◆ **Job item**
Filter the listing below down to the lines holding the word "scuola", and copy those lines.

═══

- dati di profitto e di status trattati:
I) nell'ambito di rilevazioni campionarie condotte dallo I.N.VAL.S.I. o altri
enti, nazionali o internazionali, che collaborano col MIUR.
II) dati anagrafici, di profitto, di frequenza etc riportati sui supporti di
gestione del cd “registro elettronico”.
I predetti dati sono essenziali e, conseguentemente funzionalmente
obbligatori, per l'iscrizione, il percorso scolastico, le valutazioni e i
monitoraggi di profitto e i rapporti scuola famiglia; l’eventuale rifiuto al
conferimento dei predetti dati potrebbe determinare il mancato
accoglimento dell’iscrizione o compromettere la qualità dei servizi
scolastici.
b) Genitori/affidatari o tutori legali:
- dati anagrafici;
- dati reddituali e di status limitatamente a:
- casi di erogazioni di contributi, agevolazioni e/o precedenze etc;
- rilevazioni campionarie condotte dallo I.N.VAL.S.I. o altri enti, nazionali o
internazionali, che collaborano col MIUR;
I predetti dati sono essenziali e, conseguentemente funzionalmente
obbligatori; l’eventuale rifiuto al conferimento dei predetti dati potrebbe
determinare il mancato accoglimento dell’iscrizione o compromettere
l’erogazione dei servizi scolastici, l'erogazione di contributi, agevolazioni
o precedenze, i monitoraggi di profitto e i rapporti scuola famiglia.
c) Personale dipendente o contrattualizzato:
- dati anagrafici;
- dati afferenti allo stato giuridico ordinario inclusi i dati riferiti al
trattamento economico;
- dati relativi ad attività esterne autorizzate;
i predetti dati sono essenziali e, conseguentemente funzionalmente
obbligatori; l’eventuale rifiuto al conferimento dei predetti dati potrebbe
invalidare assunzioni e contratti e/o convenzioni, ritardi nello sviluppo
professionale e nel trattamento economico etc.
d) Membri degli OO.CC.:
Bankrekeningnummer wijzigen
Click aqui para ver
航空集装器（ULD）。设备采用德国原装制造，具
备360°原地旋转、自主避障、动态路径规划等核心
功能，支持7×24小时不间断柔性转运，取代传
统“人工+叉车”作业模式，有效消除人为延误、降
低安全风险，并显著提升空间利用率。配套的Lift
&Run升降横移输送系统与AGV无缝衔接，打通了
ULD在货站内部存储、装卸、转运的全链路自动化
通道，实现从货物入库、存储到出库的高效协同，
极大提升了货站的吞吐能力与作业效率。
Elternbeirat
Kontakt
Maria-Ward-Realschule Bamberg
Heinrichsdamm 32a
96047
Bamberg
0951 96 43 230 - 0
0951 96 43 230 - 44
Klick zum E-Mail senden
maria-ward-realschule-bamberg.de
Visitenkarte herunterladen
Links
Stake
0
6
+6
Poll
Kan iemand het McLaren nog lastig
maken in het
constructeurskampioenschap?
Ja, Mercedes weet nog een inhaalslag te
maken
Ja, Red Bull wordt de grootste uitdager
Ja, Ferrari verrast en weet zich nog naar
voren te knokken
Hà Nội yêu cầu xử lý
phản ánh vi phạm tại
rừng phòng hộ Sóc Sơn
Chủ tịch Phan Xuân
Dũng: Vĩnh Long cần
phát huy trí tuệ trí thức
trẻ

═══

◆ **Answer to this exercise**
monitoraggi di profitto e i rapporti scuola famiglia; l’eventuale rifiuto al
o precedenze, i monitoraggi di profitto e i rapporti scuola famiglia.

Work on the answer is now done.